Sunday, July 24, 2011

The Cost of College: Dollars and Sense

While I was spending some quality time in the airport last week I read a set of interesting articles about whether a college education is worth it. In the anti-college corner there is this article from the Huffington Post, and in the pro-college corner this article from the New York Times, both of which I found from this rather uninspiring TIME article. Whew, now that I've linked them here I can close three tabs and tidy up my browser a bit!

The first thing that occurs to be about these articles is that all of them, whether they are arguing for or against college, argue using projected earnings/debt and other economic factors. This leads to two related but distinct questions, how do we measure worth or value and what is the purpose of college? I intend to address each of these in turn, and although I wanted to make this post about education I think I shall begin with the former, as it will provide us with a philosophical context from which to approach the latter.

So, how do we measure worth or value? Borrowing heavily from the ideas of Marx, put forward in the first volume of Capital, there are two different types of value. "Use value," is the purpose for which we use something. For example, the use value of your hiking boots may be that they keep your socks relatively clean and dry, provide good traction, and don't give you too many blisters. To REI the use value of those exact same boots may have been that they can be exchanged for money. If they were a gift from a friend, the use value of the boots to that friend may simply be the smile on your face when you open them. Use value, it's the practical reason for you to have something.

Contrasting with this there is the idea of "exchange value." Exchange value attempts to capture the relationships between different goods or services. For example, we might say the boots are worth a guitar, two Avril Lavigne CD's, or $34.50. Note that this says nothing specific about the use value of the boots, we don't expect you to strap the CD's to your feet and hike about in them. It is intended to capture something about preference, people would rather have hiking boots than one CD, but would rather have three CD's than the boots, and consider the boots and the CD's about equally desirable. For convenience, economists like to express exchange value solely in terms of dollars these days, which makes a certain amount of sense, on the assumption that everything is interchangeable, since we can always convert the value of something into dollars.

At this point the mathematician in you should be wondering if you are comfortable with the assumption that everything is interchangeable. However, let us continue to hold that assumption for the nonce.

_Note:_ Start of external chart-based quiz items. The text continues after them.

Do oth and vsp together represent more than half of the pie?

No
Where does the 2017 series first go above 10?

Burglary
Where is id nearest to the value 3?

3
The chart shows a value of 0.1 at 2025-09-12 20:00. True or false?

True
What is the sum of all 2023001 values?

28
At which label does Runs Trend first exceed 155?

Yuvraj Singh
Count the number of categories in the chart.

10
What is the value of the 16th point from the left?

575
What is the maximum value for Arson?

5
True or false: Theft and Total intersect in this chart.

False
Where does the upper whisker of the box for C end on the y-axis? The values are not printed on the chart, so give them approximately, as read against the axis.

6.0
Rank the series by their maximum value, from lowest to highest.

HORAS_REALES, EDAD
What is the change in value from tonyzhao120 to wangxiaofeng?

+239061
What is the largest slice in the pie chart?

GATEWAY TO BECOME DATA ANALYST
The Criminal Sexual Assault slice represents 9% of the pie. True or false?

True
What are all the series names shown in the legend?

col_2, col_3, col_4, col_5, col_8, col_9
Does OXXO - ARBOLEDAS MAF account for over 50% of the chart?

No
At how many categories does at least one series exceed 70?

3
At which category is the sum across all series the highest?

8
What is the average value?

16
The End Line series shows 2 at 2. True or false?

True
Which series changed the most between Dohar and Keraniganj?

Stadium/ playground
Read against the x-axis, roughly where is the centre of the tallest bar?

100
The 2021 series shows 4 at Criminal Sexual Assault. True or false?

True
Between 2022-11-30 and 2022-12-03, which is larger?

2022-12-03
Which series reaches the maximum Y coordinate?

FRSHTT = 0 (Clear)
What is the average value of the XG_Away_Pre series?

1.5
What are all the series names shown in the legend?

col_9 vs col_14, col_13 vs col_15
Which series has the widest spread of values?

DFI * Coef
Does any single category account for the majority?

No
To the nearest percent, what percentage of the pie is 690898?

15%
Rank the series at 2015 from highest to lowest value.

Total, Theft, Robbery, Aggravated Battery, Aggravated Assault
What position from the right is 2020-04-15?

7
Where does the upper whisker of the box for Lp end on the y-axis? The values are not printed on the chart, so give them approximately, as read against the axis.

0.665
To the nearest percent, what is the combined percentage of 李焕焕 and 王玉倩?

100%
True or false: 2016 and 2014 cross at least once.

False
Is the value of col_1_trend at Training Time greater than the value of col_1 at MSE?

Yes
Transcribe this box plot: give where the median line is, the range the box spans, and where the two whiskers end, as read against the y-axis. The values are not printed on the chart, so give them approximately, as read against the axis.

Even then, just because everything can be expressed in terms of dollars does not imply that we can simply consider the dollar values involved. Calculating the expected earning of someone who does not attend college and comparing it to the expected earning of a college graduate having subtracted the interest earned over a lifetime for the money that one spends on college might not fully capture the worth of college. One might imagine that the education obtained at college would have some value to the person earning it independent of future earning value, but that is a topic for another post. Under the interchangeability assumption, this extra value can be expressed as a dollar amount, but that dollar amount should not be ignored.

That said, how realistic is the interchangeability assumption? Could you put a dollar price on your happiness, a sibling, your right leg? In order for every value to be converted into dollars, we must be able to assign a dollar value to such things. I have a post entitled, "Women Are Worth It," in which I by no means assign a dollar amount to the value of an equitable society. It seems a little more reasonable to assume that there are some things which, although they have value, are literally priceless. Oddly enough, these priceless things may indeed have a price tag. For example, to a person dying of thirst in a desert, a bottle of water must seem of value beyond price, yet that bottle may indeed be purchased for a set amount of money in a supermarket.

So, when we next consider the value of education we must consider not only the literal dollars and cents of the matter, but also whether there is value which is not obviously measured in money or even ineffable and impossible to capture with trap shaped like a dollar sign.